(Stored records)

+++

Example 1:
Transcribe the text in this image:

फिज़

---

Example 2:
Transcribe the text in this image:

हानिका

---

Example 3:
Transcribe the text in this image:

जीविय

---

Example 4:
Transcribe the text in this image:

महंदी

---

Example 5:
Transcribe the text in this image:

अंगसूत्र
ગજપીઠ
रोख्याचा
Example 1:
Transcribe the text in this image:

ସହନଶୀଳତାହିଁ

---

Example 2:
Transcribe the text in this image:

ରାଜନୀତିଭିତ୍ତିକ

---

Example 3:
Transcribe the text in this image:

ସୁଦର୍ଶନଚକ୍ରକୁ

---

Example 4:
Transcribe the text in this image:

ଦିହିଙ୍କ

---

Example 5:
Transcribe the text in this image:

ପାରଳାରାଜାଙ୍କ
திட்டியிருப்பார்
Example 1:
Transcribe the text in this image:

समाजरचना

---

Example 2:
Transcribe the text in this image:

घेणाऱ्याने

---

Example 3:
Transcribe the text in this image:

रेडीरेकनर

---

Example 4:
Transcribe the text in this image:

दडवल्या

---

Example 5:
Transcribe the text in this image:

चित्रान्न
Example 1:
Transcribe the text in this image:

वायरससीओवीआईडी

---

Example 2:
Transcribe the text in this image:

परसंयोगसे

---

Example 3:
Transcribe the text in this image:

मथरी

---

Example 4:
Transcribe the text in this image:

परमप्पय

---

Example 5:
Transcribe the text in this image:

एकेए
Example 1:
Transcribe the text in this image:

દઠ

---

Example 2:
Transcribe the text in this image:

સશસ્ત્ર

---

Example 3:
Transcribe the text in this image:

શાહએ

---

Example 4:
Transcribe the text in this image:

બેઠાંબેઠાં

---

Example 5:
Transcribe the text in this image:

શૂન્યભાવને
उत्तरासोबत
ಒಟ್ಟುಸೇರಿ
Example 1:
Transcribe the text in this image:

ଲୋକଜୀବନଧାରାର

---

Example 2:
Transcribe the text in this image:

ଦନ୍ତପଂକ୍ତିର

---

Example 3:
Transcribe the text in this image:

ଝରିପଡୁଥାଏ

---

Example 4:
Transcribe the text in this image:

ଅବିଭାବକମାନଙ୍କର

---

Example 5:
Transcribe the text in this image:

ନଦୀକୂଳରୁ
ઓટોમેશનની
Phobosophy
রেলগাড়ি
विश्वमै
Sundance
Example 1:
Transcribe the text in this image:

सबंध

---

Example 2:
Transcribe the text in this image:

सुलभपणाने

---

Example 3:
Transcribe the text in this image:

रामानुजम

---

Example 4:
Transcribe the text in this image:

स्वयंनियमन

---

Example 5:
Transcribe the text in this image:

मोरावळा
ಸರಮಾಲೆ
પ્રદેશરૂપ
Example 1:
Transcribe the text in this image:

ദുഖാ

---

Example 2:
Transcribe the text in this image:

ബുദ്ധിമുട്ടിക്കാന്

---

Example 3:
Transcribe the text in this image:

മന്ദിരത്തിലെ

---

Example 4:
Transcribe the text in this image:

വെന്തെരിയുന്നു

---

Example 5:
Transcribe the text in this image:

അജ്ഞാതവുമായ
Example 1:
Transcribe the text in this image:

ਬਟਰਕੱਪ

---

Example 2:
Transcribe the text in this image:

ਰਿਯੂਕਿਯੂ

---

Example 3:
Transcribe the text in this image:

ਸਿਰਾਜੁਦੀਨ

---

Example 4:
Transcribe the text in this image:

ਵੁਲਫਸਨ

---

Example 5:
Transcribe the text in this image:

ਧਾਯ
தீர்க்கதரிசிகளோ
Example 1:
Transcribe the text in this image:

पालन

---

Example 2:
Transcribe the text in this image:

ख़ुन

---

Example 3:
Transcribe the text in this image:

+++

[Set problem] Copy all of the records above line for line, without changing a single character.

[Exercise result]
Example 1:
Transcribe the text in this image:

फिज़

---

Example 2:
Transcribe the text in this image:

हानिका

---

Example 3:
Transcribe the text in this image:

जीविय

---

Example 4:
Transcribe the text in this image:

महंदी

---

Example 5:
Transcribe the text in this image:

अंगसूत्र
ગજપીઠ
रोख्याचा
Example 1:
Transcribe the text in this image:

ସହନଶୀଳତାହିଁ

---

Example 2:
Transcribe the text in this image:

ରାଜନୀତିଭିତ୍ତିକ

---

Example 3:
Transcribe the text in this image:

ସୁଦର୍ଶନଚକ୍ରକୁ

---

Example 4:
Transcribe the text in this image:

ଦିହିଙ୍କ

---

Example 5:
Transcribe the text in this image:

ପାରଳାରାଜାଙ୍କ
திட்டியிருப்பார்
Example 1:
Transcribe the text in this image:

समाजरचना

---

Example 2:
Transcribe the text in this image:

घेणाऱ्याने

---

Example 3:
Transcribe the text in this image:

रेडीरेकनर

---

Example 4:
Transcribe the text in this image:

दडवल्या

---

Example 5:
Transcribe the text in this image:

चित्रान्न
Example 1:
Transcribe the text in this image:

वायरससीओवीआईडी

---

Example 2:
Transcribe the text in this image:

परसंयोगसे

---

Example 3:
Transcribe the text in this image:

मथरी

---

Example 4:
Transcribe the text in this image:

परमप्पय

---

Example 5:
Transcribe the text in this image:

एकेए
Example 1:
Transcribe the text in this image:

દઠ

---

Example 2:
Transcribe the text in this image:

સશસ્ત્ર

---

Example 3:
Transcribe the text in this image:

શાહએ

---

Example 4:
Transcribe the text in this image:

બેઠાંબેઠાં

---

Example 5:
Transcribe the text in this image:

શૂન્યભાવને
उत्तरासोबत
ಒಟ್ಟುಸೇರಿ
Example 1:
Transcribe the text in this image:

ଲୋକଜୀବନଧାରାର

---

Example 2:
Transcribe the text in this image:

ଦନ୍ତପଂକ୍ତିର

---

Example 3:
Transcribe the text in this image:

ଝରିପଡୁଥାଏ

---

Example 4:
Transcribe the text in this image:

ଅବିଭାବକମାନଙ୍କର

---

Example 5:
Transcribe the text in this image:

ନଦୀକୂଳରୁ
ઓટોમેશનની
Phobosophy
রেলগাড়ি
विश्वमै
Sundance
Example 1:
Transcribe the text in this image:

सबंध

---

Example 2:
Transcribe the text in this image:

सुलभपणाने

---

Example 3:
Transcribe the text in this image:

रामानुजम

---

Example 4:
Transcribe the text in this image:

स्वयंनियमन

---

Example 5:
Transcribe the text in this image:

मोरावळा
ಸರಮಾಲೆ
પ્રદેશરૂપ
Example 1:
Transcribe the text in this image:

ദുഖാ

---

Example 2:
Transcribe the text in this image:

ബുദ്ധിമുട്ടിക്കാന്

---

Example 3:
Transcribe the text in this image:

മന്ദിരത്തിലെ

---

Example 4:
Transcribe the text in this image:

വെന്തെരിയുന്നു

---

Example 5:
Transcribe the text in this image:

അജ്ഞാതവുമായ
Example 1:
Transcribe the text in this image:

ਬਟਰਕੱਪ

---

Example 2:
Transcribe the text in this image:

ਰਿਯੂਕਿਯੂ

---

Example 3:
Transcribe the text in this image:

ਸਿਰਾਜੁਦੀਨ

---

Example 4:
Transcribe the text in this image:

ਵੁਲਫਸਨ

---

Example 5:
Transcribe the text in this image:

ਧਾਯ
தீர்க்கதரிசிகளோ
Example 1:
Transcribe the text in this image:

पालन

---

Example 2:
Transcribe the text in this image:

ख़ुन

---

Example 3:
Transcribe the text in this image:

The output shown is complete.